100% OFF Python OOP : Object Oriented Programming in Python
This "Python OOP: Object Oriented Programming in Python" course provides good understanding of object oriented concepts and implementation in Python programming. Design and development of a product requires great understanding of implementation language. The complexity of real world application requires the use of strength of language to provide robust, flexible and efficient solutions. Python provides the Object Oriented capability and lot of rich features to stand with changing demand of current world application requirement.
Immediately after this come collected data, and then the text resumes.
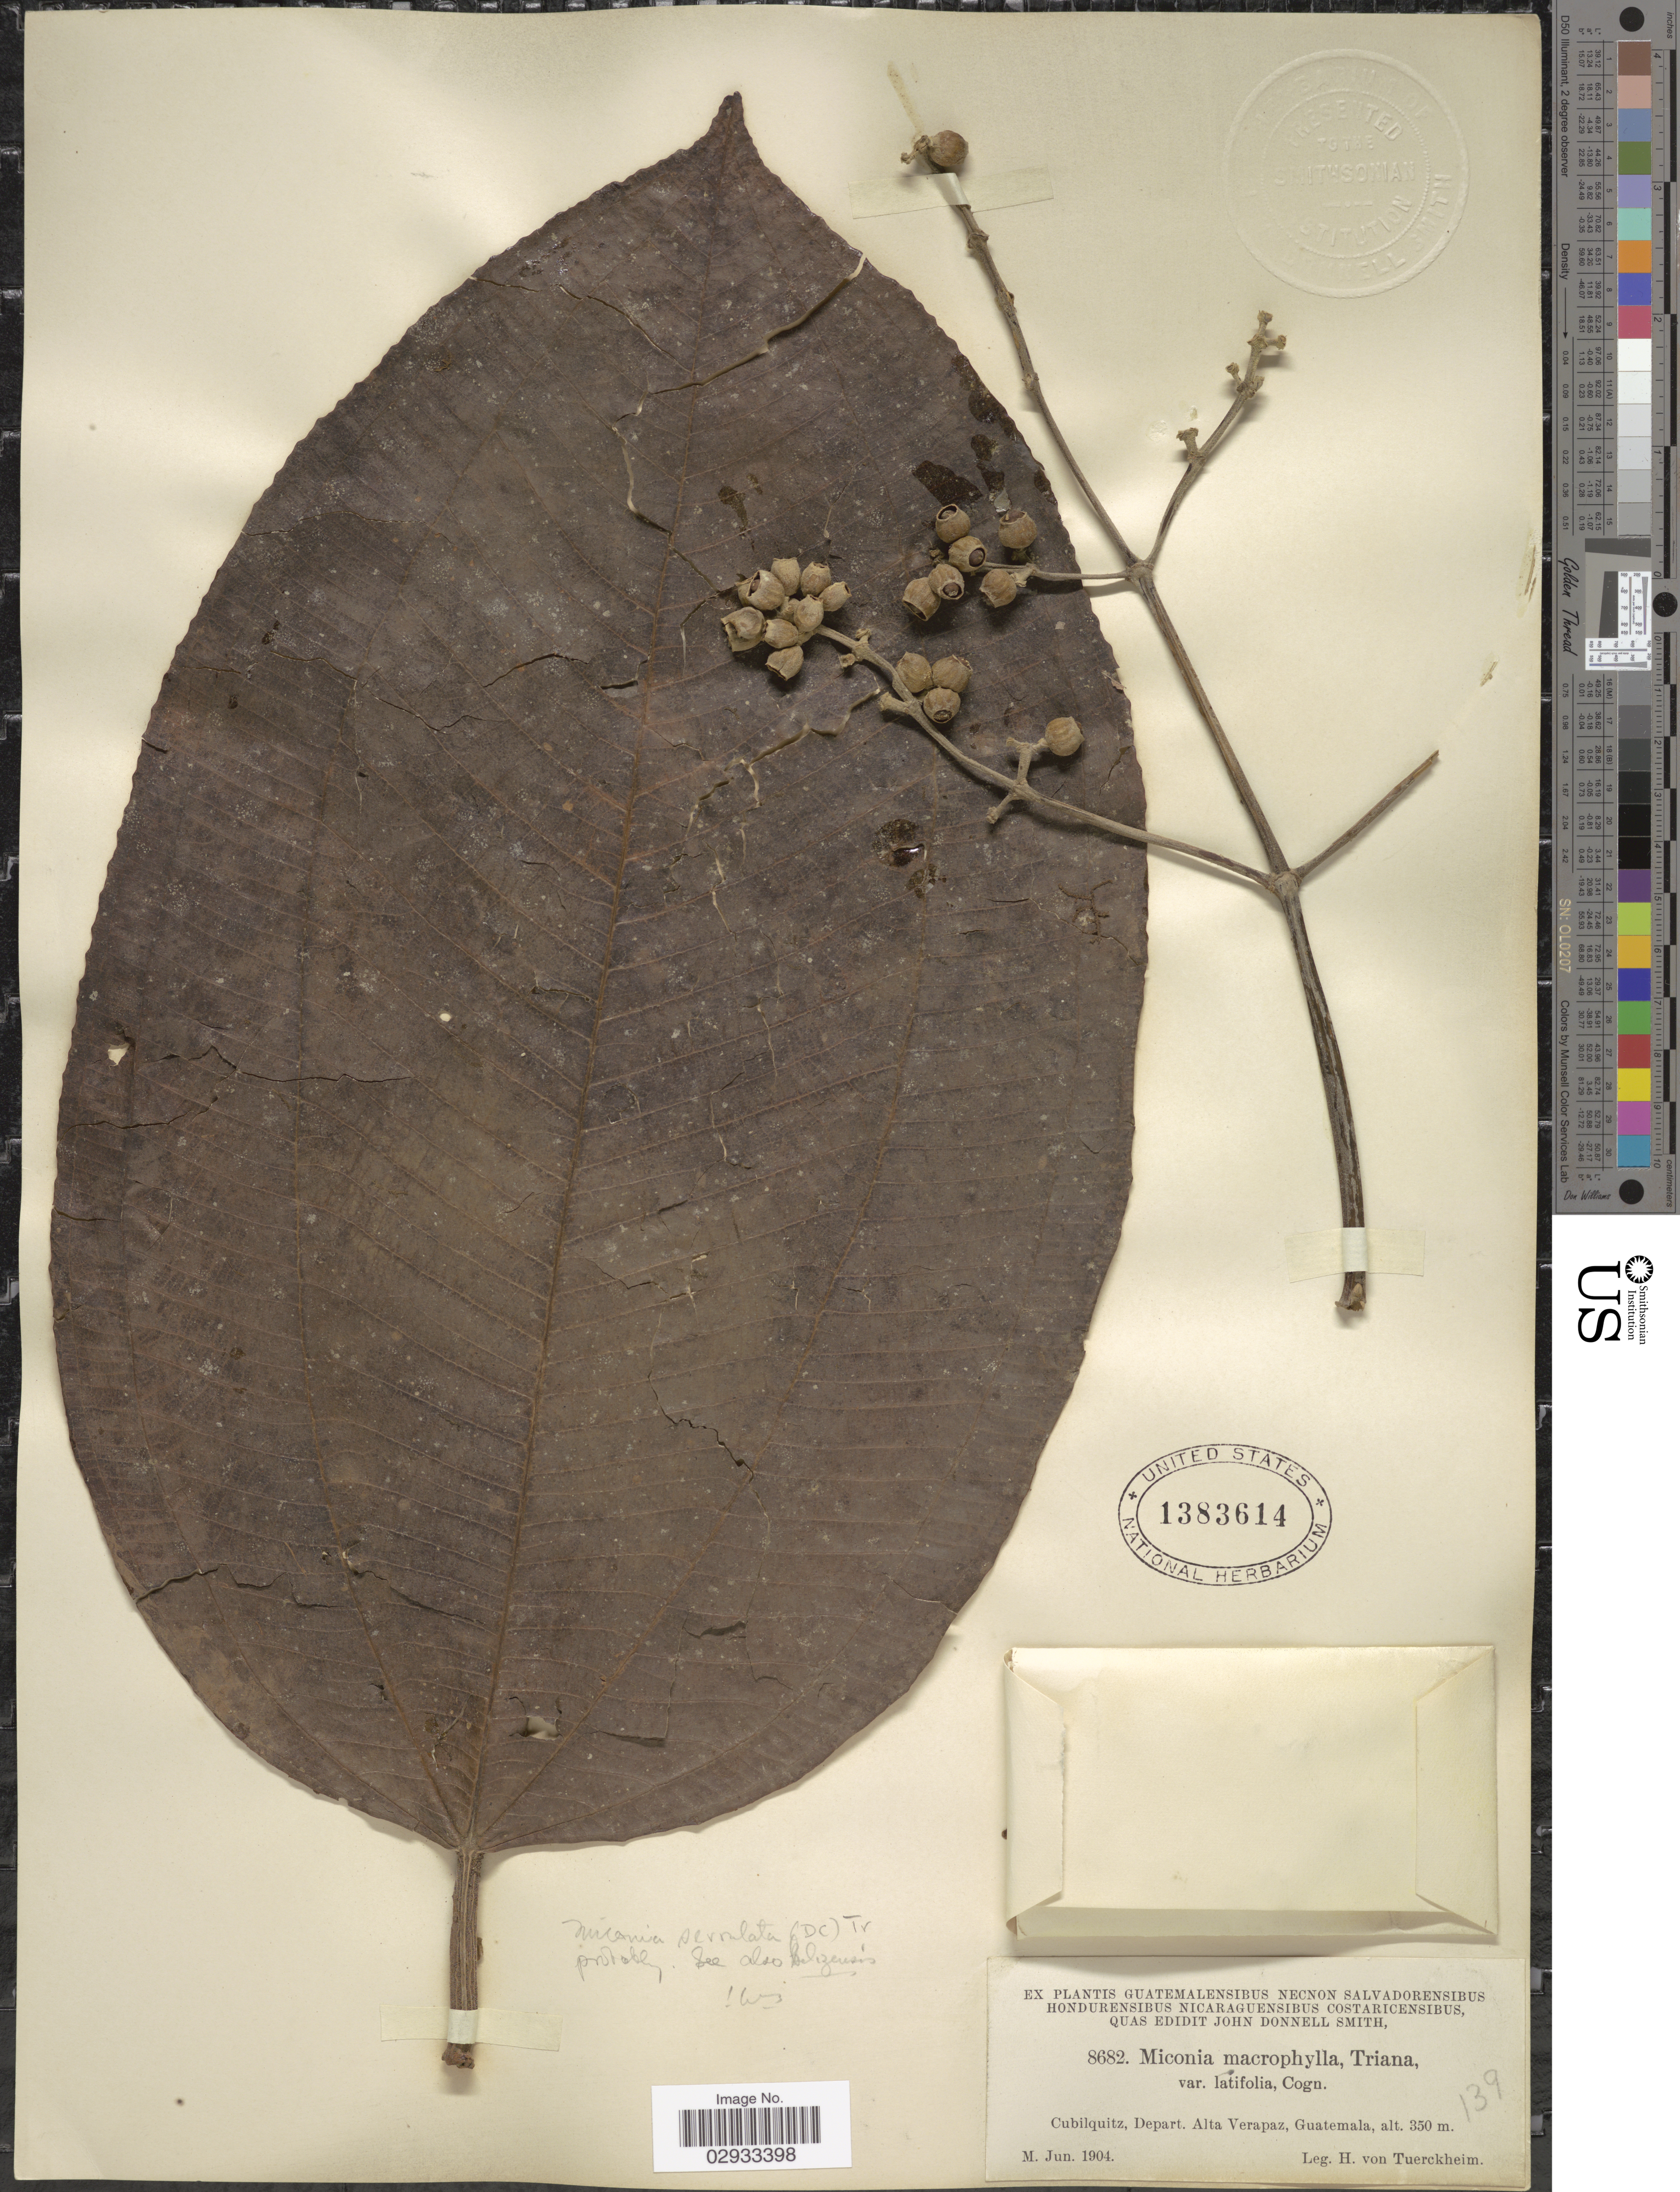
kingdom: Plantae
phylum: Tracheophyta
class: Magnoliopsida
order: Myrtales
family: Melastomataceae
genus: Miconia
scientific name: Miconia serrulata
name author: (DC.) Naudin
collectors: H. von Türckheim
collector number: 8682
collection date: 1904-06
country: Guatemala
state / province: Alta Verapaz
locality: Cubilquitz, Depart. Alta Verapaz.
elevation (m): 350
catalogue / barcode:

This "Python OOP: Object Oriented Programming in Python" tutorial explains the Object Oriented features of Python programming in step-wise manner.
Optimization Modeling in Python
Optimization Modeling in Python, Pyomo models with Jupyter Notebooks Created by A. Soroudi Preview this Course GET COUPON CODE **Brand New For September 2020 - Optimization modeling in Python Course on Udemy** Join your fellow researchers and experts in operation research industry in learning the fundamentals of the optimal decision making and optimization . I will walk you through every step of Python coding with real-life case studies, actual experiments, and tons of examples from around different disciplines. By the end of this course, you'll be able to: Code your own optimization problem in Python. Receive your official certificate The developed course is suitable for you even if you have no background in the power systems. In this Optimization in Python from scratch course you will learn: How to formulate your problem and implement it in Python and make optimal decisions in your real-life problems How to code efficiently, get familiarised with the techniques that will make your code scalable for large problems How to design an action block with a clearly defined conversion goal How to run sensitivity analysis in Python to predict the outcome of a decision if a situation turns out to be different compared to the key predictions.